A few years ago I went to see the Saint Louis Symphony Orchestra perform Beethoven’s Symphony Number 3, “Eroica”. I had heard it many times before on the radio and on CD but when the lights went down and the orchestra hit those first two monster chords, I thought to myself that Beethoven was surely the inventor of rock and roll! This music was powerful and moving and it just plain rocked.
Admittedly, those same chords don’t have anywhere near the same effect on a recording as they do in an orchestra hall. You really have to experience symphonic music live in order to fully appreciate it. In the hall this music sounded huge and menacing. I wondered at the time why so many rock musicians avoid classical music, or at least avoid admitting that they listen to it. This is not true of all rock musicians by any stretch; but I think it is safe to say that many of todays younger rockers (kids these days!) completely avoid the genre, thinking it to be pretentious and stuffy music written by and for intellectuals and prudes.
That is just so wrong on so many levels. Classical music has much to offer to any modern rock composer.
There is so much in classical music that can and does inspire rock melodies, themes, rhythms, harmonies and techniques. This is especially true in progressive rock. Bands like Genesis, Rush, E.L.P, King Crimson and Yes, to name just a few, often consist of classically inspired musicians and they have composed many a tune with classical themes in mind.
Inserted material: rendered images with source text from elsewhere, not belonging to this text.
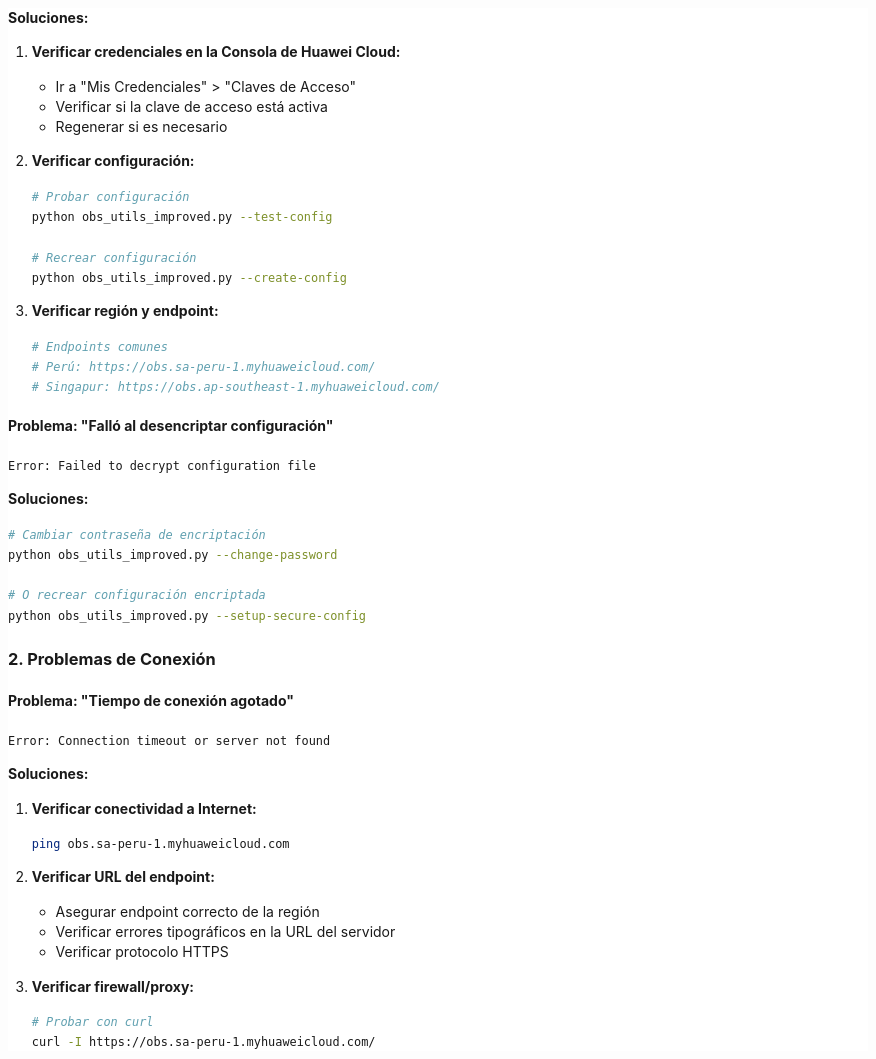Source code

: **Soluciones:**
1. **Verificar credenciales en la Consola de Huawei Cloud:**
   - Ir a "Mis Credenciales" > "Claves de Acceso"
   - Verificar si la clave de acceso está activa
   - Regenerar si es necesario

2. **Verificar configuración:**
   ```bash
   # Probar configuración
   python obs_utils_improved.py --test-config
   
   # Recrear configuración
   python obs_utils_improved.py --create-config
   ```

3. **Verificar región y endpoint:**
   ```bash
   # Endpoints comunes
   # Perú: https://obs.sa-peru-1.myhuaweicloud.com/
   # Singapur: https://obs.ap-southeast-1.myhuaweicloud.com/
   ```

#### Problema: "Falló al desencriptar configuración"
```
Error: Failed to decrypt configuration file
```

**Soluciones:**
```bash
# Cambiar contraseña de encriptación
python obs_utils_improved.py --change-password

# O recrear configuración encriptada
python obs_utils_improved.py --setup-secure-config
```

### 2. Problemas de Conexión

#### Problema: "Tiempo de conexión agotado"
```
Error: Connection timeout or server not found
```

**Soluciones:**
1. **Verificar conectividad a Internet:**
   ```bash
   ping obs.sa-peru-1.myhuaweicloud.com
   ```

2. **Verificar URL del endpoint:**
   - Asegurar endpoint correcto de la región
   - Verificar errores tipográficos en la URL del servidor
   - Verificar protocolo HTTPS

3. **Verificar firewall/proxy:**
   ```bash
   # Probar con curl
   curl -I https://obs.sa-peru-1.myhuaweicloud.com/
   ```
This is no secret to today’s younger artists who may be inspired by the music itself but avoid the genre for self-conscious reasons of culture or fashion. The punk movement in the late seventies and early eighties pretty much put the kabosh on the art rock movement advancing in any meaningful commercial way. It is ironic that the punk rockers gained the same level of commercial success that they were rebelling against. Don’t get me wrong, I love punk rock too for the energy and creativity it injected into the scene, but I also regret that it seemed to come at the expense of so many progressive and art rock bands that I loved. C’est la vie
One problem in talking about classical music to people is the term “Classical” which really refers to a small time period from Bach to Beethoven. Here is how the history of music is usually broken down.
Modern & Contemporary
20th century (1900–2000)
21st century (2000–present)
Classical as you can see really only refers to a period of about eighty years! Despite this, the term “Classical” is a handy one for lumping in all kinds of “old” music together into something you can get your arms around. I do it myself all the time, saying things like “I love classical music….” This doesn’t mean that I just like a hundred year period, or a handful of composers that lived in that period. It means I like instrumental music with strings and percussion and brass and wind instruments and harps and timpani and bassoons and clarinets and french horns and all that crazy stuff.
We could use better terminology to describe this type of music. Whether it be old or new, we are for the most part talking about music without words (setting opera aside for the moment). Some have tried to describe it as “serious” music. Good luck with that one. “Instrumental” music doesn’t cut it. “Classical” is not broad enough, neither are “Ancient” or “Early” narrow enough. “Orchestral” doesn’t work because those pieces can often be interpreted on a single instrument. It seems there is a conflict because our catalog of music is just so huge in scope. The result is that to properly classify a given piece of music requires an education on the entire history of Western Civilization! There’s got to be a better way than needing to classify something by it’s time period and it’s general structure only. (I’ll get working on some new classifications and get back to you…)
If it sounds good and has interesting ideas in it, why should it matter what century it was composed in? Doesn’t the fact that it is “old” make it even more interesting? Why don’t we see this music as representing the miraculous time machine that it is and embrace everything we can as a way of better understanding ourselves as artists and as human beings? Rather than hold our noses and turn on these rock stars of their day, why not appreciate the fact that not all of our musical heritage was lost to history in a catastrophic fire or flood? Why not study it, deconstruct it, reconstruct it make it come alive for us as musicians today? For those seeking new musical inspiration in their modern rock compositions why not turn on the way-back machine and breathe some new life into some older forms. Let’s here some modern rondos and bourrees symphonies, minuets and allemandes.
As the saying goes, “the more that things change, the more they stay the same.” By that same logic, given enough history, the more things stay the same the more they can change! I for one look forward to the day when a new understanding of older music can begin to embrace the present and future of music. Let’s inspire new artists to experiment with radically older forms and open up into more varied instrumental themes. The internet makes this more possible than ever before. I know that there have got to be some composers and bands out there that are doing this type of thing and I am just unaware. Maybe I have just been too lazy to go out and find them. I guess my hope is that this new/old music will find its way into popularity so I won’t have to look so hard.
Maybe we could at least try to remember where rock and roll got those big power chords!